SG Bornim
- Full name: Sportgemeinschaft Bornim e.V.
- Founded: 1927
- Ground: Sportanlage Bornim
- Capacity: 2,000
- Chairman: Sebastian Stier
- Trainer: Maximilian Stöck
- League: Landesliga Nord
- 2023/24: 4th

= SG Bornim =

German football club

SG Bornim is a German association football club based in Bornim, an Ortsteil of Potsdam in Brandenburg.

==History==
Founded in September 1927, the club merged with Schwarz-Weiß-Grün Universum Töplitz in 1928 to play as Brandenburger Sport Club Bornim Schwarz-Weiß-Grün. The club played in the local Havelland circuit until 1945.

Following World War II, the club was disbanded before being re-established as Sportmeinde Bornim. Located in the Soviet-occupied eastern part of the country, the Bornim side became part of the separate football competition that emerged there. SG Bornim was one of a small group of East German clubs that included teams such as Concordia Wilhelmsruh, Berolina Stralau, and SG Hohenschönhausen that remained independent and was not connected to industry or government. The team's success was limited with their furthest advance being their stay in the Bezirksliga Potsdam (III) from 1972 to 1984.

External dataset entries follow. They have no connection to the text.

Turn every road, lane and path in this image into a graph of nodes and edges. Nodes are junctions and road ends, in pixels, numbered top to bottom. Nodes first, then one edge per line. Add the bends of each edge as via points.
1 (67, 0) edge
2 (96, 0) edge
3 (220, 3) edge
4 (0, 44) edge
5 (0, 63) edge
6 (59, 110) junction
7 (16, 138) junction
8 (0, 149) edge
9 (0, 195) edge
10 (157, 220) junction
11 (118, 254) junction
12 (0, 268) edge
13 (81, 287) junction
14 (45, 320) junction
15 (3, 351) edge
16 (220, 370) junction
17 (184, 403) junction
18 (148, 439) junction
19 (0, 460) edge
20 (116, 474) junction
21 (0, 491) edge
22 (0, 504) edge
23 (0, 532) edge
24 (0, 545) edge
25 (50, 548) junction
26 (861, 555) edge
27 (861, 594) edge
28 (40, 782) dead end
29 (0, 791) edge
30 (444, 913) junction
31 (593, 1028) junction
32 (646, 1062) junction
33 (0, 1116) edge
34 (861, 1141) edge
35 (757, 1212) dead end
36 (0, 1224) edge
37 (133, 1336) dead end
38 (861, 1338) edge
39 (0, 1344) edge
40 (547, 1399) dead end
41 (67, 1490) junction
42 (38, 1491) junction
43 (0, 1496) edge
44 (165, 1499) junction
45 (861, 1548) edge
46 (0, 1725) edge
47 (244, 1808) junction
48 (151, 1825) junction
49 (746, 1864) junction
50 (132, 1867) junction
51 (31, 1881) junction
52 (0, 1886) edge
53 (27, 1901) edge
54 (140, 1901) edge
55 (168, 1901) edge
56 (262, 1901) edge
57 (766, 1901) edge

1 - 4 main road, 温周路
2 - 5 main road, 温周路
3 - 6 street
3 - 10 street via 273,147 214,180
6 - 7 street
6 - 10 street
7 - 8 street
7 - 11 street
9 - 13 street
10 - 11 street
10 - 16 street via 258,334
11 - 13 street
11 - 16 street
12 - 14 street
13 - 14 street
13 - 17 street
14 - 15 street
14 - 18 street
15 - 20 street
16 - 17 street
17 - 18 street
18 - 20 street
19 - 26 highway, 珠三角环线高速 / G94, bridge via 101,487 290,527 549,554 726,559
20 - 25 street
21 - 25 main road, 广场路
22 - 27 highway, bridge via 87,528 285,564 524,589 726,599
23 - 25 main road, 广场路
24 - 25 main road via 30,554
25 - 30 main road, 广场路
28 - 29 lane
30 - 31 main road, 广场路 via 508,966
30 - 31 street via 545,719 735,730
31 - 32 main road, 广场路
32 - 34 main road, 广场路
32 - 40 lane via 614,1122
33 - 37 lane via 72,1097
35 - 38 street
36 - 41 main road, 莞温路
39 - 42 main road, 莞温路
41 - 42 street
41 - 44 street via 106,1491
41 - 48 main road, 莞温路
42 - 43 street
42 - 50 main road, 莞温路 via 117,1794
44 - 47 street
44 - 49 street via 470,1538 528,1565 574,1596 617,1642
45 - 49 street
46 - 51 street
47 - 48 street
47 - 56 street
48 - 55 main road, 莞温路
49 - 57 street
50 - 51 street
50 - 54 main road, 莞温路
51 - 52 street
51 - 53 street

Their fortunes improved following German reunification when they climbed quickly out of district-level Bezirksliga (VII) competition through the Landesliga Brandenburg-Nord (VI) to the Verbandsliga Brandenburg (V) by 1993. In their first season there, the club finished third behind Motor Eberswalde and SV Babelsberg 03 and the next year they captured the division title. They were promoted to the fourth tier NOFV-Oberliga Nord where they played three seasons as a lower-tier side until finally relegated in 1998. After one more season in Verbandsliga play the club was forced to abandon upper-level competition for financial reasons.

After some time in the Kreisliga the club won promotion to the tier eight Landesklasse in 2013 where it plays today.